果てしない虚無が、どこまでも広がっている。
それなのに、どうしてだろうか。
胸の奥底に、暖かいものが、ぽっ、と生まれる。
なんだ、これは?
わからない。もう何もかも忘れてしまった。
最後に残ったのは、ただ目の前の敵を殴ることだけ……
「ロッカ」
今度はハッキリと、聞こえないはずの声が耳に届く。
闇の世界を打ち破るように。
「行かないでくれ」
それは、まるで。肺の奥から。心の奥から。
絞り出されたような言葉だった。
真っ黒な世界にほんの小さな光が灯る。
目を見開いて、そこに立つ者を凝視した。
胸の中の暖かいものが広がっていく。
「……行かないで、ござるよ」
完全になくなったはずだった。
肉体も、魔力も、大切な記憶も、一つ残らず消えていた。
「拙者は、ずっとずっとっ、タクみんと一緒でござるよっ!!」
すべてが、逆流するように戻ってくる。
強靭な肉体、溢れる魔力、これまでとは比較にならない熱き想い。
果てしない虚無が、ごめんなさい、と言わんばかりに、パリンと割れて砕け散る。
「うおおおっ! 拙者っ、完全復活でござるっ!!」
どうして、これほどまでの想いを今まで忘れていたのか。
頭の中が小さなタクみんでいっぱいになり、わーわー騒いでいる。
「タクみんっ!!」
「え? うそ? 戻ったのっ!?」
「タクみんの愛、しかと受け止めたでござるよっ!!」
「い、いや、愛とかじゃないよ、うん、たぶん」
いまさら、そんな戯言は通じないでござる。
拙者とタクみんは、もう相思相愛でござるよっ!
「タ、ク、みーーーーんっ!!」
「うわぁあああああああああっ、こわい、こわい、こわいっ」
照れなくてもいいのに、でござるよ。
「ど、どうして!? サシャからの魔力は尽きたはずなのに。どこから、そんな膨大な魔力を確保してるの!?」
元サシャの偽物さんが動揺してるでござる。
「原理は知らんでござるよ、タクみんの愛の力が無限に送られてきているでござるよ」
「え、ええっ! それ魔力じゃなくて愛なのっ!?」
ふふん、羨ましいでござろう。
拙者、元偽サシャさんもタクみんに好意を抱いていることは、ご存知でござるよ。
「……この世界の魔力じゃない」
「あ、レイア様、忘れてたでござる」
さっきまで、下敷きにしていたレイア様が、魔刀カルナを杖代わりにして、立ち上がっていた。

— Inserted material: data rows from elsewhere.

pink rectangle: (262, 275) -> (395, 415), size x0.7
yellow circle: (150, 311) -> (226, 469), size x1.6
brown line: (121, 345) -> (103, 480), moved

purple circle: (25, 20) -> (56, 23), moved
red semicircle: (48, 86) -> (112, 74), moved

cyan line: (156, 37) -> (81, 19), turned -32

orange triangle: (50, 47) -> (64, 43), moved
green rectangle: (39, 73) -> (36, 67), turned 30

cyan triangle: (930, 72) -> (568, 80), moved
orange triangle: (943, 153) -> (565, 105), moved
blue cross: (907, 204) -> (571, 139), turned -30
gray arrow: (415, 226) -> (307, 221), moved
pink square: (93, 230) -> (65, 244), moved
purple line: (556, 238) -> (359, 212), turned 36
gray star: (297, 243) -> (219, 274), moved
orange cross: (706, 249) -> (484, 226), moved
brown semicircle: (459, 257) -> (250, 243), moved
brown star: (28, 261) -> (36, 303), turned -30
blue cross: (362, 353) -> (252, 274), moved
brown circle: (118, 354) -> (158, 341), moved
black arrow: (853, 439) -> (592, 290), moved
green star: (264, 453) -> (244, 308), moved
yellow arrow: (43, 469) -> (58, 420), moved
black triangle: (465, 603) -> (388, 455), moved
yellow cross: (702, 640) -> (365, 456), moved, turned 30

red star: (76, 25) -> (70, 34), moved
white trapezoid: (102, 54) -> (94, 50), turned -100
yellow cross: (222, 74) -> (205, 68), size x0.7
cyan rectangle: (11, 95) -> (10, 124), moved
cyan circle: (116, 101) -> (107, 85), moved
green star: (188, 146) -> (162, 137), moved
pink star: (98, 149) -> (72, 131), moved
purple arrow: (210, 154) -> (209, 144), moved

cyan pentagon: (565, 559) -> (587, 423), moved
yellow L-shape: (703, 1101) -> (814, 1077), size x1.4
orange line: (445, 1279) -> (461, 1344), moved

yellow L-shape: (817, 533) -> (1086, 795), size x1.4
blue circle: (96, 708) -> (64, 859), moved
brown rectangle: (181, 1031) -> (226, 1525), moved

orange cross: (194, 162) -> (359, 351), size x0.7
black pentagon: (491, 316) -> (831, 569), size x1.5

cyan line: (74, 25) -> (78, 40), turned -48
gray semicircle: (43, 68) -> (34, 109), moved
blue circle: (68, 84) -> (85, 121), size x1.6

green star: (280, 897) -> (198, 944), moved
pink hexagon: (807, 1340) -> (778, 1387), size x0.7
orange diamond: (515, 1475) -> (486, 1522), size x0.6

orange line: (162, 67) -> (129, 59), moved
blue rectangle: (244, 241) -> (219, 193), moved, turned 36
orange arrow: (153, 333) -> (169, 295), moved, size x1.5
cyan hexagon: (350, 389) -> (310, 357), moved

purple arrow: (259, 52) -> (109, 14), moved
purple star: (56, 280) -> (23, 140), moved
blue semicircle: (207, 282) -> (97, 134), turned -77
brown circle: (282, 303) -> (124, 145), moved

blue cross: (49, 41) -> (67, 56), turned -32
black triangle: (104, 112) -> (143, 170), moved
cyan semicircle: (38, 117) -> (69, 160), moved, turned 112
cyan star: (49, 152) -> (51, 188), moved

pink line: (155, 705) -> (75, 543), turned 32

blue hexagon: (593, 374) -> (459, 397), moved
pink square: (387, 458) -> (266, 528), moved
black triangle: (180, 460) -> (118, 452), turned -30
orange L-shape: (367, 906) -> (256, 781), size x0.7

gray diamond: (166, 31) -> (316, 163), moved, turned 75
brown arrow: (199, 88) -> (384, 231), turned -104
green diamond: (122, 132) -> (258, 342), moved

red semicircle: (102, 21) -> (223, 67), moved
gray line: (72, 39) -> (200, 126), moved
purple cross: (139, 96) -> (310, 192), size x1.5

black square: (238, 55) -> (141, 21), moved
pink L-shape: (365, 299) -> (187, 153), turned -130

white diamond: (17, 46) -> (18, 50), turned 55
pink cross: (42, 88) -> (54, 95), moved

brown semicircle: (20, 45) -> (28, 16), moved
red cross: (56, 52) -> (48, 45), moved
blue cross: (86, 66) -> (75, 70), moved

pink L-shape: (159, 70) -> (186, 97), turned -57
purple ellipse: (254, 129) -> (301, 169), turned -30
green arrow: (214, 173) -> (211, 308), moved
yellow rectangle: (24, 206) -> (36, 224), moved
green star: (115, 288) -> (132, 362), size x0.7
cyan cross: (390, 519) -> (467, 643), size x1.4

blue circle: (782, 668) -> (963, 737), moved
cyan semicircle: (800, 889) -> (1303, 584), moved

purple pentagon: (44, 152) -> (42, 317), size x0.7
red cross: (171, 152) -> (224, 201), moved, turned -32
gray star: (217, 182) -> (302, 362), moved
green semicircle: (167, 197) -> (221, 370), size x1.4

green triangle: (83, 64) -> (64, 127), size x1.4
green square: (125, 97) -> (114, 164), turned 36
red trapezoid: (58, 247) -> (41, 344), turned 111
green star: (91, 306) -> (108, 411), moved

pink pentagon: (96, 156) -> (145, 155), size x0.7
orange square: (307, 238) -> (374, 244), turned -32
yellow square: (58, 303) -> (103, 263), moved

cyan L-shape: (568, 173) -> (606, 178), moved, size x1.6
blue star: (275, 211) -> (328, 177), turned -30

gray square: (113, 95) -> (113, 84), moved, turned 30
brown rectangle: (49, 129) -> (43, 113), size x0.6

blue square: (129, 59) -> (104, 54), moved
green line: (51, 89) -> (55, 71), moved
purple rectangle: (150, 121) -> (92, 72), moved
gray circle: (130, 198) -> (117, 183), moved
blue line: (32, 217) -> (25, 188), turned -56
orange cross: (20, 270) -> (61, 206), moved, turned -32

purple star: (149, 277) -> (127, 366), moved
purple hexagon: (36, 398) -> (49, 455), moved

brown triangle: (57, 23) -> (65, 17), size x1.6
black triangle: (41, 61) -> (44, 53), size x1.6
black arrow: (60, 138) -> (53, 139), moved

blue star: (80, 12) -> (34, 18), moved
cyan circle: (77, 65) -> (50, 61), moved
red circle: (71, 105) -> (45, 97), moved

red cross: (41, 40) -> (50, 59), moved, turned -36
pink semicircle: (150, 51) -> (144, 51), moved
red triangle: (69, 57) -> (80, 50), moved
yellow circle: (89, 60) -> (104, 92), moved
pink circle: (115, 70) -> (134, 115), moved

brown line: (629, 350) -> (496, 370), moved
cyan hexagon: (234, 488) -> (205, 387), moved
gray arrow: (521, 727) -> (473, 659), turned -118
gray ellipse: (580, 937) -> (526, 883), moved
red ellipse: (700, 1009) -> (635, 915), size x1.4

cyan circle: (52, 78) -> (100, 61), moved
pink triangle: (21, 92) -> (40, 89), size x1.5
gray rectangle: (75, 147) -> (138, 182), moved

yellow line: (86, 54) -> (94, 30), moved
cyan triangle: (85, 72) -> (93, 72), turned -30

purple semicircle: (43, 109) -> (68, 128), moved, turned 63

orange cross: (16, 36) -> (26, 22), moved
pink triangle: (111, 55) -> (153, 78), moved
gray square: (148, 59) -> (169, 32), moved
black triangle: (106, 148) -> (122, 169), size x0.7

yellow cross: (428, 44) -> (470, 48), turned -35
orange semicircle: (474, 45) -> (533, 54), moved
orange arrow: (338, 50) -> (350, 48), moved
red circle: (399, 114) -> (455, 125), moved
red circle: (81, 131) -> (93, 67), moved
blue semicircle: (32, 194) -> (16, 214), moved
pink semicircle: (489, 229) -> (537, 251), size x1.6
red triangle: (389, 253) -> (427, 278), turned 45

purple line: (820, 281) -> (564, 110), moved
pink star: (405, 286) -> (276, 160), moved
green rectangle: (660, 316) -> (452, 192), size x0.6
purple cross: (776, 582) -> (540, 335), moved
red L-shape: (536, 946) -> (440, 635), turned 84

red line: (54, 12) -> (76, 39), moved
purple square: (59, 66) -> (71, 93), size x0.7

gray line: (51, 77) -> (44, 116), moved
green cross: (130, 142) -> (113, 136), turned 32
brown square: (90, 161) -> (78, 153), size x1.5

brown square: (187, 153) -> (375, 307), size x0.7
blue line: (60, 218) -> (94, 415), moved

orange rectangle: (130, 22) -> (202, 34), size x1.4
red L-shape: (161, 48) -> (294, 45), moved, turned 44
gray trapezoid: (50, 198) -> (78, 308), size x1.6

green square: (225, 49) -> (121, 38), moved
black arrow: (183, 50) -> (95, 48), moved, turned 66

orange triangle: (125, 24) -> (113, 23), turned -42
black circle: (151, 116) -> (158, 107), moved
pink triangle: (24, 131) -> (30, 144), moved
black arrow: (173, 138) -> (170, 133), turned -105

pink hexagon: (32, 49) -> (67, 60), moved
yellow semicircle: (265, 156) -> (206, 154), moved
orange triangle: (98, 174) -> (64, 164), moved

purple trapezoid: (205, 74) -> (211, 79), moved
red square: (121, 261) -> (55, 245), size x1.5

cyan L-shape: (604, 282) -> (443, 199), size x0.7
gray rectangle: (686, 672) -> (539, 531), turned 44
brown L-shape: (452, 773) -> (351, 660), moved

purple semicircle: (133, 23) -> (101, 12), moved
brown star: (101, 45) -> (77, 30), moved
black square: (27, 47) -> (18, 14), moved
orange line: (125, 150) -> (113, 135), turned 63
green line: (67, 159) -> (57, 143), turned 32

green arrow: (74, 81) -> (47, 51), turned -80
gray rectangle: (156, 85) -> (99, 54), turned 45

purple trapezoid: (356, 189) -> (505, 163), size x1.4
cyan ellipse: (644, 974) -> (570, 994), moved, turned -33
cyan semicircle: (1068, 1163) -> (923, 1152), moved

「根本的な魔力の質がこの世界のものとはちがう。別の、もっと高次元にある世界からの魔力としか思えない」
何を言ってるのか、さっぱりでござる。
「……まさか、永遠の場所から? タクミさん、あなたがロッカのために、あの場所とこの世界を繋げたのですか?」
「よくわかったでござるなっ! その通りでござるよっ!」
『いや、あんたがいうんかいっ!!』
当たり前でござる。拙者たちは夫婦みたいなものでござるから。
「ま、まあ、なにわともあれロッカが無事に戻ってよかったよ。さあ、もう喧嘩はやめて、みんなで帰ってご飯でも食べよう」
「そのあとは拙者との結婚式でござるなっ」
「うん、しない。結婚しない」
みんなの前だから照れてるでござるな。
ふふふ、まあいいでござるよ。あせらないでござる。拙者、知ってるでござるよ。
タクみんが、「行かないで」と言ったのは拙者だけだということをっ!
「タクミさん、私は……」
「いいよ、レイア。何も言わなくていい。よかったら、また昔みたいに、一緒にいてくれないか?」
えっ!? えええぇええっ!!
『タッくん、うちは……』
「ああ、カルナもこっちにおいで」
『タッくんっ!!』
こ、これは何事でござるかっ!?
タ、タクみんが、拙者のタクみんが御乱心でござるよっ!!
ぽんっ、と後ろから元偽サシャさんに肩を叩かれる。
何も言わなくても、いつものことよ、という言葉が伝わってきた。
「どうした、ロッカ? 険しい顔して? お腹でも空いたのか?」
誰かが笑ったような気がして、遠い遠い何処かへ振り向いた。